A Launchpad to identify priorities

The five areas forming the initial set to be addressed by the LifeTime initiative have been selected using the Launchpad tool, a mechanism developed to systemically identify medical challenges which may benefit from the integrated approach of studying the underlying mechanisms of the disease. 

The first ten years targets have been selected by working groups formed by experts in the different therapeutics areas on the basis of established selection criteria. These include the impact on society, evidence for cellular heterogeneity, availability of samples from biobanks, relevant preclinical models, existence of patient cohorts (also enabling longitudinal studies), clinical feasibility and ethical considerations, and alignment with national and EU funding priorities.

In cancer, the project will tackle early metastatic dissemination and therapy resistance, while early events in the onset of the disease will be the main focus in the neurological area. Infection mechanisms and development of the host response will characterise activities in the area of infectious diseases, in order to develop new precision immune-based therapeutics. Understanding the impact of cellular heterogeneity in the development and progression of chronic inflammatory diseases is expected to support a better prediction of the outcomes for available treatments. Understanding of abnormal cardiac cell structures and functions should support early diagnosis and therapy of cardiovascular diseases. 

Three distinct phases will characterise the activities, starting with addressing the identified challenges with the already available technologies and methods. The further development of new technologies will represent the second phase, to finish with their application for the longitudinal analysis of patient samples and the development of patient-derived models combined with machine learning to generate predictive models of the disease.

Patients may in future be stratified on the basis of a risk analysis using specific predictors and biomarkers. The activation of an experimental design working group is also planned in order to guarantee for the availability of systematic procedures to be used in all cases for the acquisition of samples and the definition of  clinical cohorts of patients. 

Thematic clusters to optimise the effort

The complexity of the activities planned in the roadmap will be addressed through the creation of a multidisciplinary network of LifeTime Centres across Europe, each one aggregating complementary thematic clusters and working in close coordination with hospitals.

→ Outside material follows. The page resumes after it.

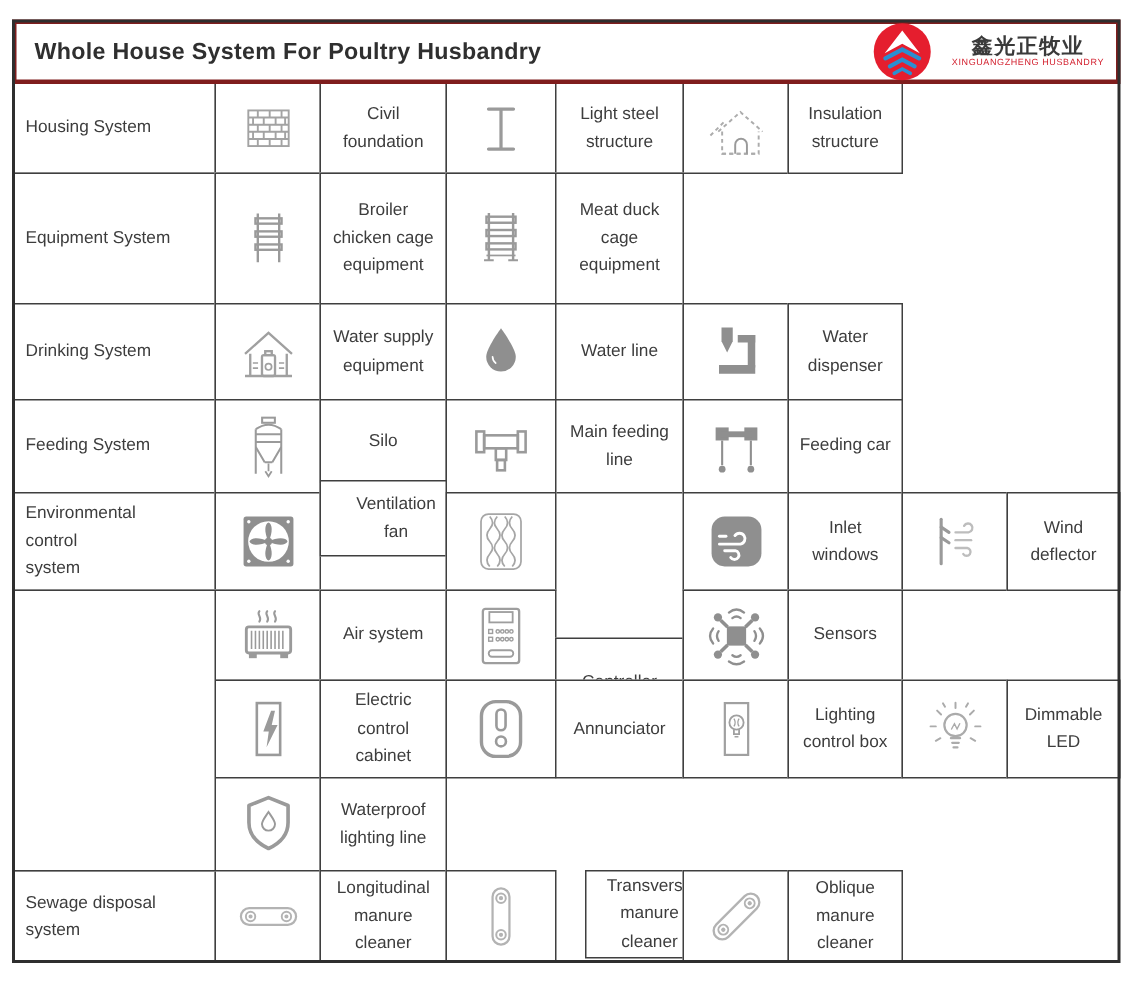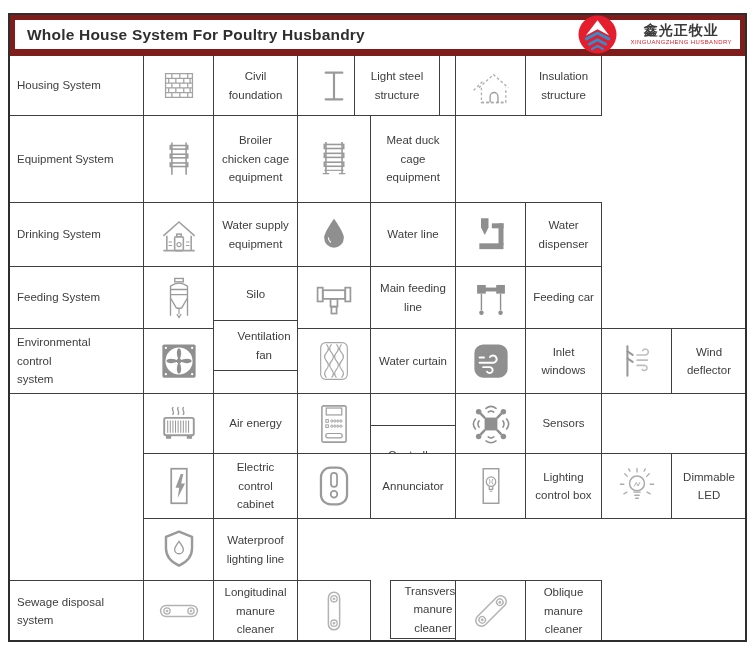"Whole House System For Poultry" .header { border: 7px solid #7f1d1d -> 3px solid #7f1d1d }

Data collection and usage will benefit of the expansion of the European Open Science Cloud (EOSC) and the EuroHPC providing high-performance computing capacity. The network of the European Life Sciences Research Infrastructures will also be involved, in order to avoid duplication of efforts. A joint Data Coordination Centre will be responsible for the transparent control of the access to data, their compatibility and standardisation. 

The ethical impact of the innovation resulting from the LifeTime initiative shall be assess in real time by mean of a parallel ELSI (ethical, legal and societal issues) programme, with the final goal to improve citizens’ trust. The introduction of the new methods in the clinical practice will also need to train health professionals through an extensive Education and Training Programme, as well as updating the infrastructures. “Bench to bedside and back” will be the paradigm of the new approach to education, with researchers and clinicians to exchange and communicate each other their respective perspectives and needs.